Date 1 Guy 1- Brit, his mum worries

It's a funny thing when you meet up with a stranger for drinks- there always seems to be this awkward moment of staring at each other and smiling sheepishly. It's usually the worst moment of the evening- the point at which you have to decide who is going to say what first. It's a painful 30 seconds that often ends with you and your date both blurting out some stupid question at the same time.
"So what do you do for a living...?"
"Did you see that the weather in Spokane is....?" neither one of you really hears what the other one is saying because you are so frantic to blurt out something.
"No, Go ahead...?" "No, you please..."
Ugh... so you smile again and pray the bartender will show up to take your order.
Lucky for me at the very beginning of Date 1, Guy 1 said "So... you know you are nuts?”
Yes, clearly I am. I'm also now relieved, relaxed, and smiling- you take a big risk telling a girl she is crazy right off the bat. Clearly #1 has some stones.
Charming and funny in a slightly self-deprecating sort of way. Thinks I'm nuts- and told me. Bonus points because I liked the honesty and he didn't seem too concerned about my status as crazy. Nice guy, fantastic accent and over all a good way to start off my year.
The warm and fuzzy moment- he asked why I had a band-aid on and then after studying the methodical way in which I had managed to manipulate it in an origami like fashion onto my finger he asked me put one on his finger in the same way- and wore a bright red bandage on his thumb for the rest of the night.

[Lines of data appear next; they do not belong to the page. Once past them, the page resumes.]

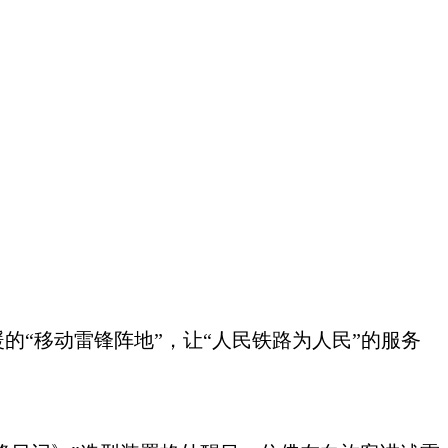
“移动雷锋阵地”，让“人民铁路为人民”的服务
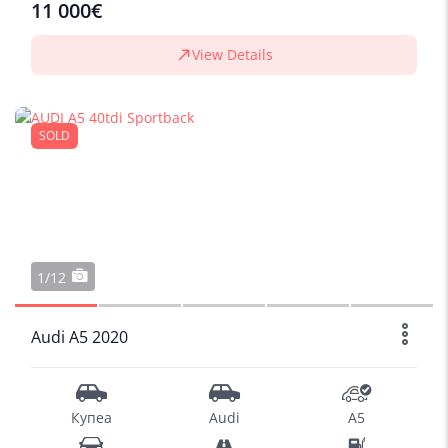
11 000€
View Details
SOLD
1/12
Audi A5 2020
Купеа
Audi
A5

A word of warning should you find yourself in the bar of a particular fusion restaurant… The lounge looks amazingly comfortable, low slung and sexy, but take heed ladies, there is a very good chance for wardrobe malfunction. I found myself precariously perched on a leather cube made for hobbits (yes, I'm short but not that short), bashing my shins against the free-form metal table top, desperately trying to be moderately lady like and not flash the goods from under my skirt or have my boobs pop out while I'm leaning across the doll-sized table to reach for my drink. He kindly offered me the couch seat but since it was even lower than the cube I politely declined.
Thank you boarding school for teaching me how to sit without having a Hollywood starlet getting out of her car photo op. On the other hand it would have made a fantastic first impression…

1 comment:

  1. This is fantastic. You are crazy and I love you for it. Do you think you'll see him again? Am I allowed to ask that on the blog?